_Problem details_: Scan the entries for "động". Every line that holds it is to be copied.

_The data_:

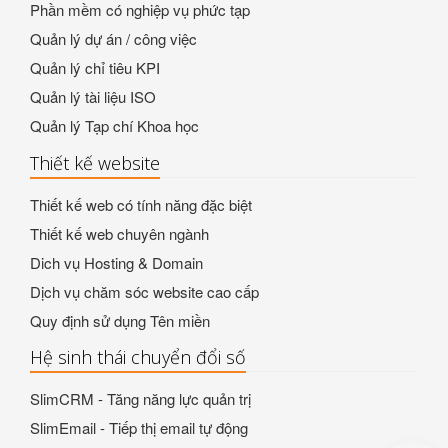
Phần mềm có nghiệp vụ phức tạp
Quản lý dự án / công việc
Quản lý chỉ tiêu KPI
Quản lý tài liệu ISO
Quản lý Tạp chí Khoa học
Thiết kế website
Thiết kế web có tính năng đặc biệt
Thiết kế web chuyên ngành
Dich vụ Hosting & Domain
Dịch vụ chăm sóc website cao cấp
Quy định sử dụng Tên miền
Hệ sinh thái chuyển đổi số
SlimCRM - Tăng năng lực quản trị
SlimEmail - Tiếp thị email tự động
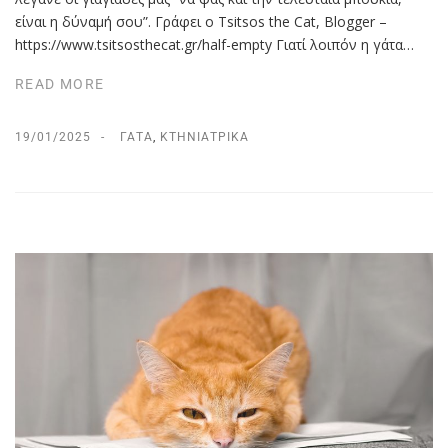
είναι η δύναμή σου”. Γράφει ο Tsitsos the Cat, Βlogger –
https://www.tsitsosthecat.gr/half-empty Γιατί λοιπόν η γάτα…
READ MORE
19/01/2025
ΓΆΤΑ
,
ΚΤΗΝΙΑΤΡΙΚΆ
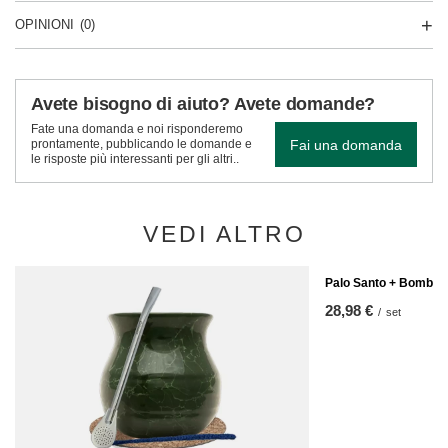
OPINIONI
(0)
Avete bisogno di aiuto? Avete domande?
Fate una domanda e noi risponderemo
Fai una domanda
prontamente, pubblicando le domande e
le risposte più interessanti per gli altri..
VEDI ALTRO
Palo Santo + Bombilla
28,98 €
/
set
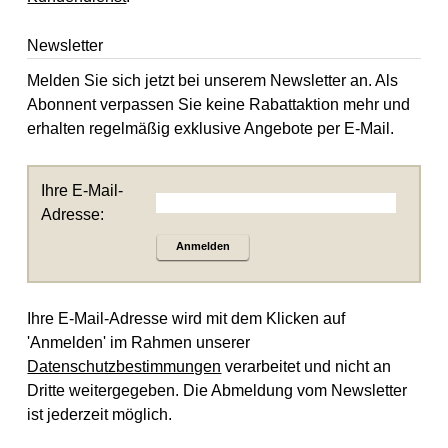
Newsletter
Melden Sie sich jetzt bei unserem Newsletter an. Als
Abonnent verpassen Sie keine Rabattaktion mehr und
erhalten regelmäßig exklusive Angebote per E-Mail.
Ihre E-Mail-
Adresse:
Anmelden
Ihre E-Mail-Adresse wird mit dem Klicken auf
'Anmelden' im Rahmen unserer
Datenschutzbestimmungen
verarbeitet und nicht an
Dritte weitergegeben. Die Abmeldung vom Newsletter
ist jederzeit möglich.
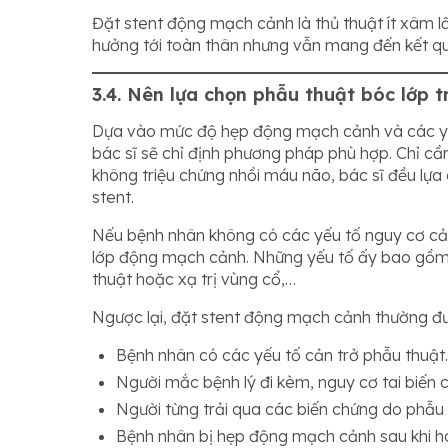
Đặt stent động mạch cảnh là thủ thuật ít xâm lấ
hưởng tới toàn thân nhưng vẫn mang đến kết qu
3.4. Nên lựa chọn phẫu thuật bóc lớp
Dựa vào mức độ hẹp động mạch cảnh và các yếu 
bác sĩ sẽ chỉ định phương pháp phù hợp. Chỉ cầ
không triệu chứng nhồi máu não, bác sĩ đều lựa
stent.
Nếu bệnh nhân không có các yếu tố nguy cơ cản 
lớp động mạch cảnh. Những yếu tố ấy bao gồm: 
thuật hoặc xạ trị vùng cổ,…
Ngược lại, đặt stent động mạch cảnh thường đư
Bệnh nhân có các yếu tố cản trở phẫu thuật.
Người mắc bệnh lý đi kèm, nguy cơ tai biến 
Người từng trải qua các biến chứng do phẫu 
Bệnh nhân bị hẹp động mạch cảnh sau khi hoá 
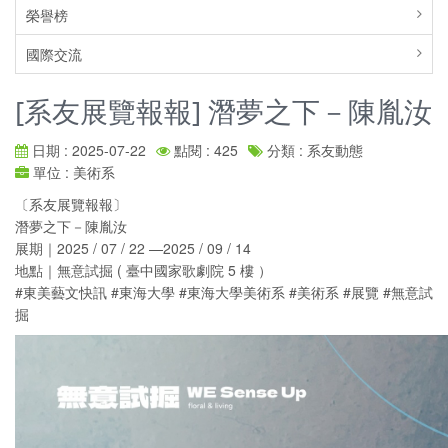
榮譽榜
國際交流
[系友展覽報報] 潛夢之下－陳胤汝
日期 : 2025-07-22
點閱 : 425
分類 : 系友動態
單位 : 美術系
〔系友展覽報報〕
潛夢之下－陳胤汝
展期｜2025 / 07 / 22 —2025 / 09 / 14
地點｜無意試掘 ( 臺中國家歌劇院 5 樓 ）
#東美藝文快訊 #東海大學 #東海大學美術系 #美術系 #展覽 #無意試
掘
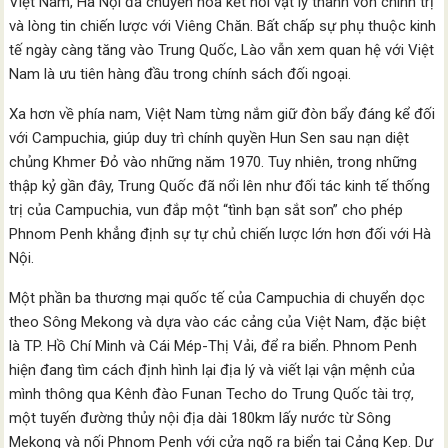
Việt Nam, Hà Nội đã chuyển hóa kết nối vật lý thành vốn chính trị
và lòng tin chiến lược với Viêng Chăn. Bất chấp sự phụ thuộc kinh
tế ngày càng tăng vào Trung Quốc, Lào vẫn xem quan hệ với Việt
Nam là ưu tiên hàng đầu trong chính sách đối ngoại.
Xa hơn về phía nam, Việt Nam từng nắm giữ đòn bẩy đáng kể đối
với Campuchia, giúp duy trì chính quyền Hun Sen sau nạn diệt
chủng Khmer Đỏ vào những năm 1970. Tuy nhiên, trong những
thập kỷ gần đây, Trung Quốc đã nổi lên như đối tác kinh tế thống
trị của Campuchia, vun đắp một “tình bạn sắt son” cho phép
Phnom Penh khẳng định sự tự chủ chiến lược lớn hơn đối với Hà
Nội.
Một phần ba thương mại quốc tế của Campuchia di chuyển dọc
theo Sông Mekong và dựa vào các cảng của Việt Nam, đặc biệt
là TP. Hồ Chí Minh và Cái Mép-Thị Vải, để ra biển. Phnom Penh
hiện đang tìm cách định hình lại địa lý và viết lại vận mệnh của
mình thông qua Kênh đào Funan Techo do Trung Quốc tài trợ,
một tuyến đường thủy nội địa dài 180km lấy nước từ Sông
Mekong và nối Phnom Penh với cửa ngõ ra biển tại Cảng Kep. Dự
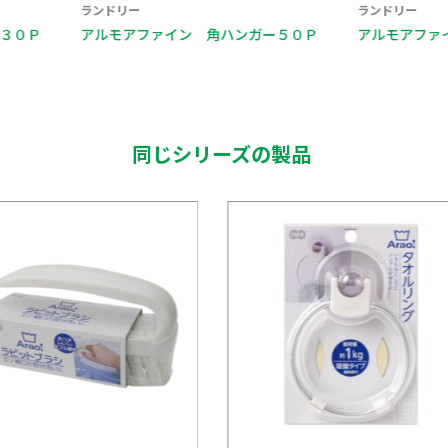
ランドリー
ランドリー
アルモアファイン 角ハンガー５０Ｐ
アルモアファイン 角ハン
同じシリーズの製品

_Written solution_:
SlimEmail - Tiếp thị email tự động
Đặt stent động mạch cảnh là thủ thuật ít xâm lấ
Dựa vào mức độ hẹp động mạch cảnh và các yếu 
lớp động mạch cảnh. Những yếu tố ấy bao gồm: 
Ngược lại, đặt stent động mạch cảnh thường đư
Bệnh nhân bị hẹp động mạch cảnh sau khi hoá 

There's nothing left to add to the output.